Política
JUSTIÇA SUSPENDE ELEIÇÃO PARA GOVERNADOR-TAMPÃO
Juíza Ester Manso concedeu liminar a ação impetrada pelo PSB; até o julgamento do mérito, Klever Loureiro permanece no cargo
Atendendo a pedido do Partido Socialista Brasileio (PSB), a juíza Maria Ester Fontan Cavalcanti Manso, da 18ª Vara Cível da Capital, suspendeu, ontem, a eleição indireta para os cargos de governador-tampão e vice-governador-tampão de Alagoas, marcada para a próxima segunda-feira (2). O PSB pede a nulidade do edital que convocou a eleição e que o torne sem efeito.
A decisão é liminar e, enquanto o mérito não é julgado, o posto de governador de Alagoas continua com o presidente do Tribunal de Justiça, Klever Loureiro, tendo em vista que o presidente da Assembleia Legislativa do Estado, quando instado para assumir o cargo, renunciou.
Mais cedo, Loureiro qualificou como “ato inadequado e antidemocrático” a ação intentada contra o processo de eleição indireta.
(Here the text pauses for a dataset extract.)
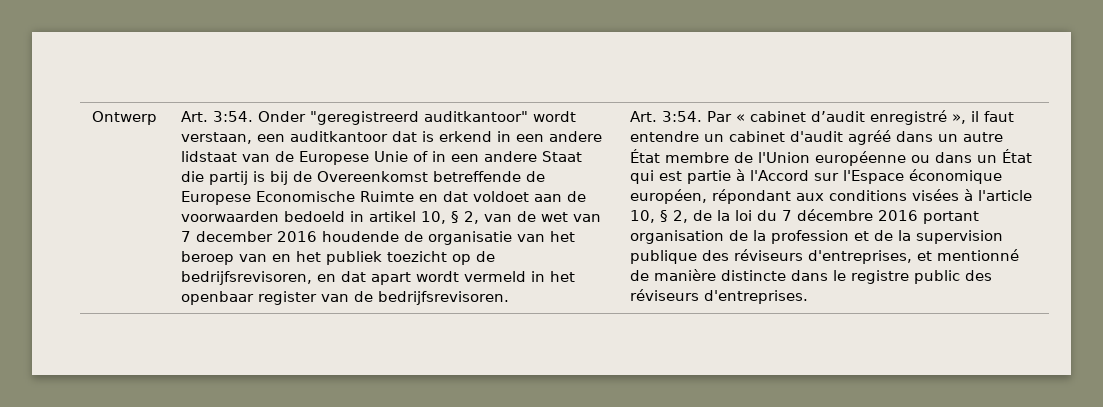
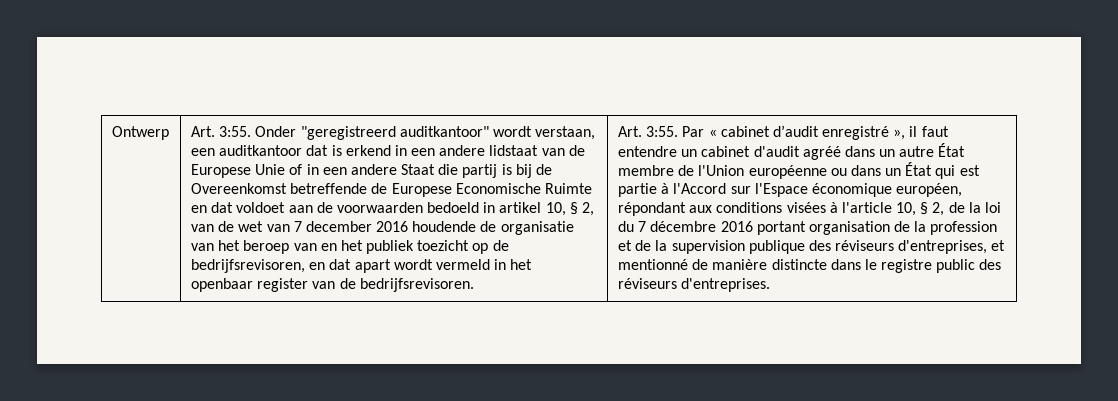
[212,111,253,122] 3:54. -> [219,126,252,137] 3:55.
[661,111,702,122] 3:54. -> [646,126,679,137] 3:55.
Ele disse ainda que o pleito segue em consonância com os princípios constitucionais, razão pela qual a ação não colabora para a preservação do princípio da harmonia e da separação dos Poderes. “Determino a suspensão de todos os efeitos do edital de convocação das eleições indiretas para o preenchimento dos cargos de governador e vice-governador do Estado de Alagoas expedido pelo Presidente da Assembleia Legislativa de Alagoas, e, por via de consequência, as eleições indiretas designadas para às 10h, do dia 02/05/2022”, diz trecho da decisão da juíza Ester Manso. Os dois principais pontos questionados na ação do PSB, e que a juíza considerou inconstitucionais, são a possibilidade de eleição separada para os cargos de governador e vice, além da votação aberta. Entre outras coisas, é dito na decisão que houve ofensa grave aos preceitos constitucionais que regulamentam o sistema eleitoral. O advogado do PSB, Henrique Vasconcellos, explicou que o partido pede a declaração da inconstitucionalidade da lei sancionada que define regras para o pleito indireto, a anulação do edital para abertura do processo eleitoral (divulgado pela Mesa Diretora da Assembleia Legislativa) e a consequente suspensão da eleição. “Verifica-se de fato um descompasso com as disposições moldadas pelas Constituições Federal e Estadual, pois mais uma vez ambas as constituições vaticinam que os candidatos a governador e a vice-governador deverão ser registrados de forma conjunta, através de chapa única e indivisível para os referidos cargos”, informa outro trecho da decisão.
Sobre a votação ser realizada de modo aberto, a juíza disse que “está por ocorrer mais uma violação às normas vigentes e de garantia de sigilo do sufrágio. Explico, no caso em apreço o deputado, na condição de eleitor,deverá ter o livre direito de escolha de seus representantes políticos e não optar forçosamente em votar num candidato escolhido por seu partido, justamente para afastar a acusação de infidelidade partidária.” “Desta forma, em sendo mantida a eleição de forma aberta, concluo que somente prejudicará a legitimidade do certame, logo deve ser dado respaldo à nossa Carta Magna, que eleva o sigilo do voto ao direito político de um cidadão”, complementou a magistrada.